### Exercise aim
Turn the lines of the material below into a Markdown table with two columns, No. and Text line: number each line in order and give its text, skipping blank lines and leaving out the pictures.

--*--

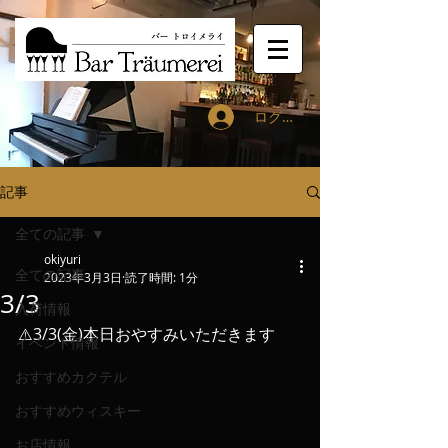
ログイン
記事
全ての記事
okiyuri
全ての記事
2023年3月3日
読了時間: 1分
3/3
入荷情報
⚠️3/3(金)本日おやすみいただきます
イベント情報
おすすめカクテル
おすすめウィスキー
お店情報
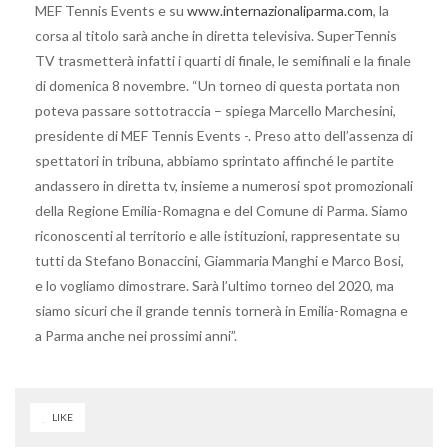
MEF Tennis Events e su
www.internazionaliparma.com
, la
corsa al titolo sarà anche in diretta televisiva. SuperTennis
TV trasmetterà infatti i quarti di finale, le semifinali e la finale
di domenica 8 novembre. “Un torneo di questa portata non
poteva passare sottotraccia – spiega Marcello Marchesini,
presidente di MEF Tennis Events -. Preso atto dell’assenza di
spettatori in tribuna, abbiamo sprintato affinché le partite
andassero in diretta tv, insieme a numerosi spot promozionali
della Regione Emilia-Romagna e del Comune di Parma. Siamo
riconoscenti al territorio e alle istituzioni, rappresentate su
tutti da Stefano Bonaccini, Giammaria Manghi e Marco Bosi,
e lo vogliamo dimostrare. Sarà l’ultimo torneo del 2020, ma
siamo sicuri che il grande tennis tornerà in Emilia-Romagna e
a Parma anche nei prossimi anni”.
LIKE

--*--

### Reply
| No. | Text line |
|---|---|
| 1 | ログイン |
| 2 | 記事 |
| 3 | 全ての記事 |
| 4 | okiyuri |
| 5 | 全ての記事 |
| 6 | 2023年3月3日 |
| 7 | 読了時間: 1分 |
| 8 | 3/3 |
| 9 | 入荷情報 |
| 10 | ⚠️3/3(金)本日おやすみいただきます |
| 11 | イベント情報 |
| 12 | おすすめカクテル |
| 13 | おすすめウィスキー |
| 14 | お店情報 |
| 15 | MEF Tennis Events e su |
| 16 | www.internazionaliparma.com |
| 17 | , la |
| 18 | corsa al titolo sarà anche in diretta televisiva. SuperTennis |
| 19 | TV trasmetterà infatti i quarti di finale, le semifinali e la finale |
| 20 | di domenica 8 novembre. “Un torneo di questa portata non |
| 21 | poteva passare sottotraccia – spiega Marcello Marchesini, |
| 22 | presidente di MEF Tennis Events -. Preso atto dell’assenza di |
| 23 | spettatori in tribuna, abbiamo sprintato affinché le partite |
| 24 | andassero in diretta tv, insieme a numerosi spot promozionali |
| 25 | della Regione Emilia-Romagna e del Comune di Parma. Siamo |
| 26 | riconoscenti al territorio e alle istituzioni, rappresentate su |
| 27 | tutti da Stefano Bonaccini, Giammaria Manghi e Marco Bosi, |
| 28 | e lo vogliamo dimostrare. Sarà l’ultimo torneo del 2020, ma |
| 29 | siamo sicuri che il grande tennis tornerà in Emilia-Romagna e |
| 30 | a Parma anche nei prossimi anni”. |
| 31 | LIKE |